Passing 3dhubs manufacturability test with a Sketchup model

Hi there,

This post is somewhat related to this one though this couldn’t get me to solve my problem.
If find myself in the same situation, where I have a model that, once exported as .stl and sent to 3dhubs, fails the manufacturing checks. I get over 200 intersecting faces!
My .skp model is all “shiny” according to Solid Inspector², it is indeed a valid solid, and well in my opinion it looks ok :stuck_out_tongue:
I tried without all the holes and while it lowers the amount of failures, many are still present, so the problem isn’t limited to them (though they might have too many edges considering the size).
I tried looking at the .stl in sketchup, it doesn’t look that great but I feel like editing an .stl file in sketchup and then exporting it once again isn’t the right way.
As anyone experience with this particular 3d printing service and how to get to pass their manufacturability test?

For reference, here is my current file
[deleted]

Thank you

Your model is Clipping, this is because you have a tiny model about 400m from the world origin.
Right click on one of the Axis lines and select reset, then move the component to [0,0,0] and try again.

As Box says.

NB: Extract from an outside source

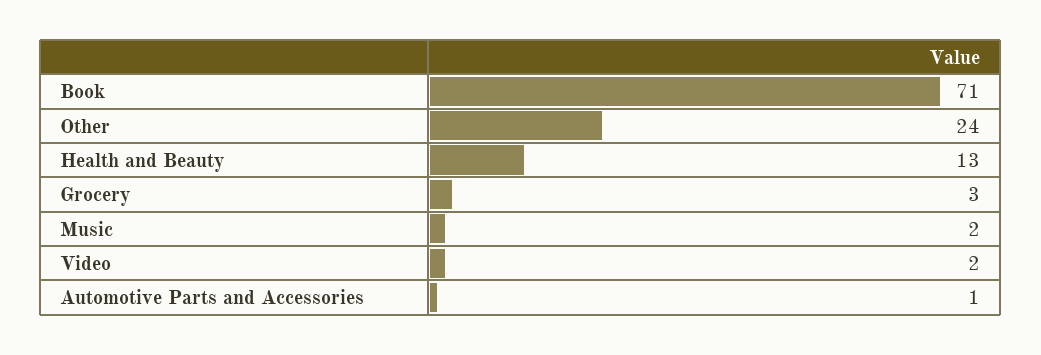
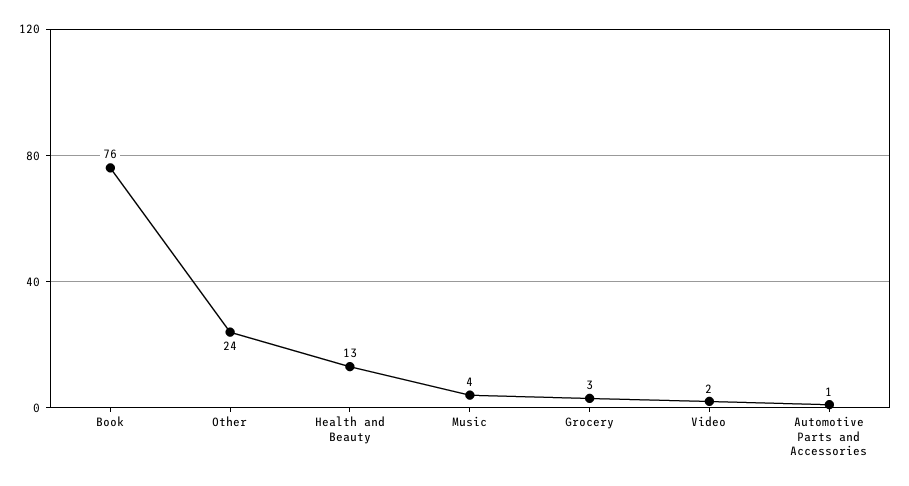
Book: 71 -> 76
Music: 2 -> 4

It’s long distance from the origin is a problem. After correcting that i.materialise, at least likes it.

Note that moving the axes does not change the location of the model origin.

Thanks for your replies, I didn’t know that long distances from the origin could cause problems. I did reset the position of the piece and indeed it lowered the number of failures to about 50.
A good improvement but still a bit to do, I’ll try other things see if I can a full mark.

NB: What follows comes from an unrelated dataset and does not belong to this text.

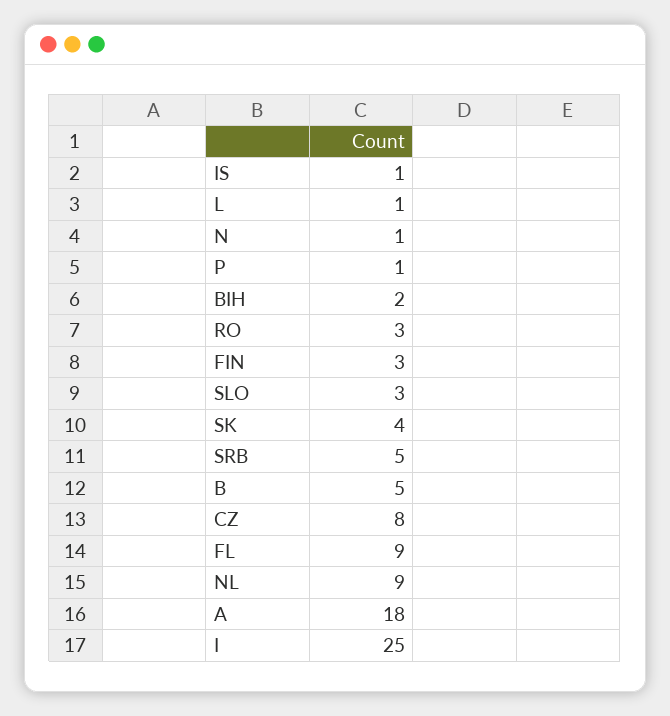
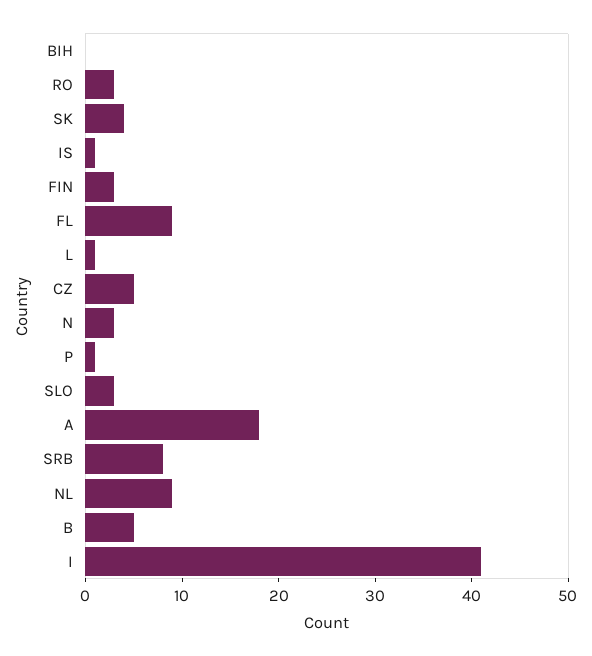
N: 1 -> 3
BIH: 2 -> 0
SRB: 5 -> 8
CZ: 8 -> 5
I: 25 -> 41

I wonder what those “failures” are. I didn’t find any problems after moving it to the origin.

Once I move the origin I get 53 intersecting faces. Note that however these errors only show up in 3dhubs, it’s fine in i.materialise as you mentioned.

So that begs the question what’s the problem with 3dhub? SketchUp identifies it as solid, Solid Inspector doesn’t indicate and problems and i.materialise is happy with it. Why isn’t 3dhub?

Did you fix them?

Maybe I can just ignore the warnings but I would like to avoid needlessly getting a misshapen piece.
I re-exported as stl and this time I got 47 intersecting faces… I really don’t get how this works :confused:

@Box: I don’t know how to fix a stl in sketchup. It would mean working with a .skp again no?

I wonder if you have over-detailed the rounded corners?

The tiny segments round the corner arcs are less than 0.2mm, and I wonder if rounding errors are causing 3Dhub to think faces are intersecting when they aren’t in SU?

My slicing software says that the model is unrealistically small. The edges are an overkill in my opinion.

Like how small?

Just as a heads up, I went ahead and ordered the printed part.
It turned out as expected, even for another part that had literally hundreds of warnings.
I think 3dhubs test is just being overly annoying. If the model is truly a solid then it’s fine.

Thanks everyone for your input on this matter.